Given information Start Marker

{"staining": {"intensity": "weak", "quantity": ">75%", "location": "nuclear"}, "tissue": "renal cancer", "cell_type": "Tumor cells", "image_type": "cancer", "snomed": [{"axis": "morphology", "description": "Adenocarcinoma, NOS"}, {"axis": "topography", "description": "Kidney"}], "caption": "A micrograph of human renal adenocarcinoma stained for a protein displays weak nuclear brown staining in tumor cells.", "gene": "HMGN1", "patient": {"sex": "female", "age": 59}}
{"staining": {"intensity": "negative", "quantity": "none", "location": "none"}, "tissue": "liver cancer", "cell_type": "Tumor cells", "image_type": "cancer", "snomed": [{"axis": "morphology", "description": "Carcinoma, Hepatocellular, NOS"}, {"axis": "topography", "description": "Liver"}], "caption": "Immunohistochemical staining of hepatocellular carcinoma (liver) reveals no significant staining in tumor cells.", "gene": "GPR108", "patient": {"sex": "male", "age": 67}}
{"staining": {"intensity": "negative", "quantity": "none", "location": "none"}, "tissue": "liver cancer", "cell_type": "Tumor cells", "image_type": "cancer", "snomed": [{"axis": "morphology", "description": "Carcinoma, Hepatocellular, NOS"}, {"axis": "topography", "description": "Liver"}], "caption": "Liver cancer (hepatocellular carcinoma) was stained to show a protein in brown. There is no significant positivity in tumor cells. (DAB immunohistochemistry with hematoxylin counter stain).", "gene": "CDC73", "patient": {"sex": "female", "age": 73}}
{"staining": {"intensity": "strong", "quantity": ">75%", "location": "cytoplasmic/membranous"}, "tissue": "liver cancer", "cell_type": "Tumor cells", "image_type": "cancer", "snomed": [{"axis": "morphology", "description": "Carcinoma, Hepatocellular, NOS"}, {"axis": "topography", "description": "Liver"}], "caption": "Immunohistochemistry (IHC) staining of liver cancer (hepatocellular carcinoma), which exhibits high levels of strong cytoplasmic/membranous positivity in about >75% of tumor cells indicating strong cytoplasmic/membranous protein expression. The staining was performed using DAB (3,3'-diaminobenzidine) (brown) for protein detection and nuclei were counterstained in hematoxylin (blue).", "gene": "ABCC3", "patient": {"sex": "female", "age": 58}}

Given information End Marker

Work instructions. Please give the listing above one more time, exactly as it reads.

Answer area.
{"staining": {"intensity": "weak", "quantity": ">75%", "location": "nuclear"}, "tissue": "renal cancer", "cell_type": "Tumor cells", "image_type": "cancer", "snomed": [{"axis": "morphology", "description": "Adenocarcinoma, NOS"}, {"axis": "topography", "description": "Kidney"}], "caption": "A micrograph of human renal adenocarcinoma stained for a protein displays weak nuclear brown staining in tumor cells.", "gene": "HMGN1", "patient": {"sex": "female", "age": 59}}
{"staining": {"intensity": "negative", "quantity": "none", "location": "none"}, "tissue": "liver cancer", "cell_type": "Tumor cells", "image_type": "cancer", "snomed": [{"axis": "morphology", "description": "Carcinoma, Hepatocellular, NOS"}, {"axis": "topography", "description": "Liver"}], "caption": "Immunohistochemical staining of hepatocellular carcinoma (liver) reveals no significant staining in tumor cells.", "gene": "GPR108", "patient": {"sex": "male", "age": 67}}
{"staining": {"intensity": "negative", "quantity": "none", "location": "none"}, "tissue": "liver cancer", "cell_type": "Tumor cells", "image_type": "cancer", "snomed": [{"axis": "morphology", "description": "Carcinoma, Hepatocellular, NOS"}, {"axis": "topography", "description": "Liver"}], "caption": "Liver cancer (hepatocellular carcinoma) was stained to show a protein in brown. There is no significant positivity in tumor cells. (DAB immunohistochemistry with hematoxylin counter stain).", "gene": "CDC73", "patient": {"sex": "female", "age": 73}}
{"staining": {"intensity": "strong", "quantity": ">75%", "location": "cytoplasmic/membranous"}, "tissue": "liver cancer", "cell_type": "Tumor cells", "image_type": "cancer", "snomed": [{"axis": "morphology", "description": "Carcinoma, Hepatocellular, NOS"}, {"axis": "topography", "description": "Liver"}], "caption": "Immunohistochemistry (IHC) staining of liver cancer (hepatocellular carcinoma), which exhibits high levels of strong cytoplasmic/membranous positivity in about >75% of tumor cells indicating strong cytoplasmic/membranous protein expression. The staining was performed using DAB (3,3'-diaminobenzidine) (brown) for protein detection and nuclei were counterstained in hematoxylin (blue).", "gene": "ABCC3", "patient": {"sex": "female", "age": 58}}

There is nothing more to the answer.